──────── 表示された本文

そのブッシュ大統領は、15日の木曜日には被災以降4度目となる「現地入り」を
して、ニューオーリンズのフレンチクオーター地区から、全米に向けて演説をしまし
た。有名なセントルイス礼拝堂をライトアップして背景にしながら、大統領が1人で
話すという趣向でした。ナマの舞台での聴衆はなしというセッティングでした。
とは言っても、20分強の演説は、ニュース専門局だけでなく、三大ネットワーク
でも特別編成として生中継されました。911直後の「上下両院議会演説」に匹敵す
る大掛かりな演出です。しかも、その中で、被災地区の復興資金として、連邦政府と
して巨額の援助を約束しています。総額で200ビリオン(日本円で22兆円)とも
いわれる支出の中には、仕事を失った被災者に対して、1人一律5千ドル(55万円)
の職業訓練費用を与えるというものまで含まれていました。

────────────────
──────── 抽出した一覧

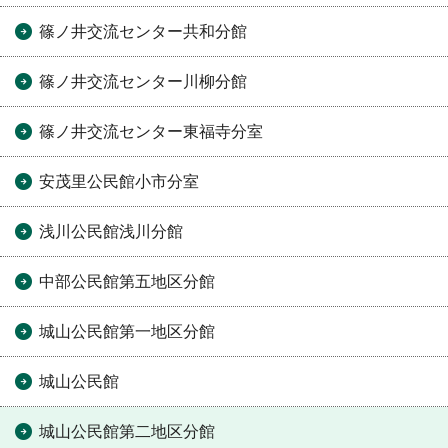
篠ノ井交流センター共和分館
篠ノ井交流センター川柳分館
篠ノ井交流センター東福寺分室
安茂里公民館小市分室
浅川公民館浅川分館
中部公民館第五地区分館
城山公民館第一地区分館
城山公民館
城山公民館第二地区分館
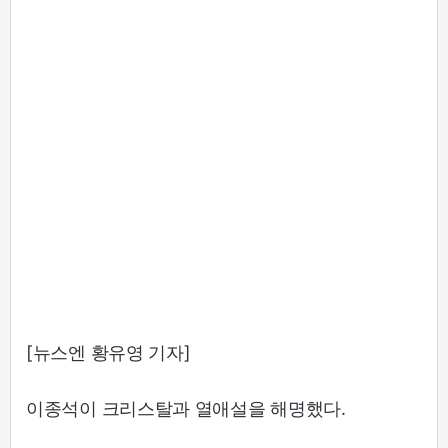
[뉴스엔 황유영 기자]
이종석이 크리스탈과 열애설을 해명했다.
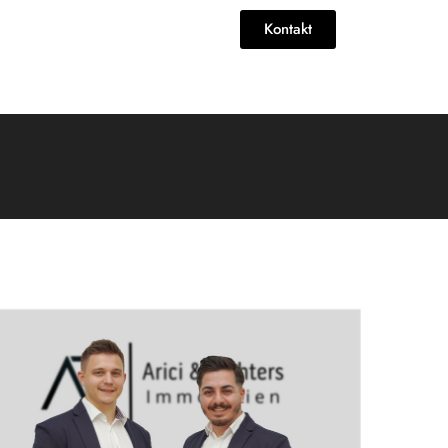
Kontakt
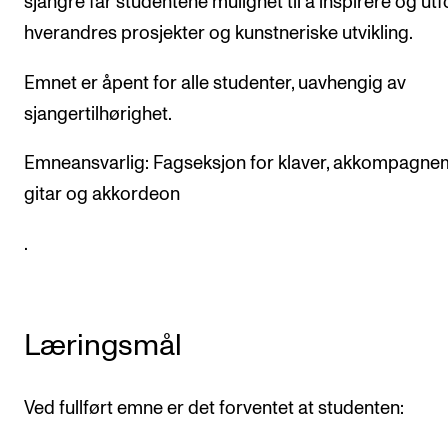
sjangre får studentene mulighet til å inspirere og ut
Arrangementer og konserter
hverandres prosjekter og kunstneriske utvikling.
Nyheter og historier
Emnet er åpent for alle studenter, uavhengig av
Ledige stillinger
sjangertilhørighet.
Emneansvarlig: Fagseksjon for klaver, akkompagne
INFO
gitar og akkordeon
Om Norges musikkhøgskole
.
Kontakt oss
Finn ansatte
For ansatte og studenter
Læringsmål
Ved fullført emne er det forventet at studenten:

────────────────

§ **取り組む課題**:
- a) 上の一覧に並ぶ文字の行を、すべて一行ずつそのまま書き写してください。画像を示す行は答えに含めないでください。
- b) ブッシュ大統領の演説を扱った本文を、最後の文のあとから書き継いでください。

§ **順番どおりの回答**:
- a)
篠ノ井交流センター共和分館
篠ノ井交流センター川柳分館
篠ノ井交流センター東福寺分室
安茂里公民館小市分室
浅川公民館浅川分館
中部公民館第五地区分館
城山公民館第一地区分館
城山公民館
城山公民館第二地区分館
[뉴스엔 황유영 기자]
이종석이 크리스탈과 열애설을 해명했다.
Kontakt
sjangre får studentene mulighet til å inspirere og ut
Arrangementer og konserter
hverandres prosjekter og kunstneriske utvikling.
Nyheter og historier
Emnet er åpent for alle studenter, uavhengig av
Ledige stillinger
sjangertilhørighet.
Emneansvarlig: Fagseksjon for klaver, akkompagne
INFO
gitar og akkordeon
Om Norges musikkhøgskole
.
Kontakt oss
Finn ansatte
For ansatte og studenter
Læringsmål
Ved fullført emne er det forventet at studenten:

- b)
私には、演説の中でブッシュ大統領が遺体収容作業に当たっている検死官の人々へ
の慰労を何度も強調していたのは良かったと思います。ですが、改めて「今回の対応
の責任は自分にある」と述べた点や、大統領の演説の中で「離散家族の消息問い合わ
せのフリーダイヤル」が何度も強調された点などは大統領演説としては異例というム
ードを感じました。妙に率直で実務的な内容が、他の部分の美辞麗句とはミスマッチ
を起こしていたからです。またこれは大統領演説とは別ですが、「災害復興の過程で
政府職員の不正行為、着服行為があった時の密告用フリーダイヤル」を同じ木曜日か
らFBIが何度も流しているのも、何となく気持ちを暗くさせます。
そんな中、16日の金曜日はハリケーンの犠牲者に対する一斉追悼ということで、
ワシントンの国立礼拝堂ではブッシュ大統領も列席して、追悼礼拝が行われました。
前日のニューオーリンズでの演説でも、「犠牲者の棺の前にひざまずいて・・・」と
いう宗教がかったセリフを言ったり、宗教団体の献身を強調していましたから、あく
まで宗教保守の支持を背景にした「ブッシュ流」で行くということなのでしょう。
今回のハリケーン対応に関しても、そんな宗教色があり、また「起業家精神(アン
トレプレナーシップ)」による復興を訴えて、あくまで「オーナーシップ社会」にこ
だわったり、ある種「ブッシュ流」を「なりふり構わず」に貫こうとしているのです。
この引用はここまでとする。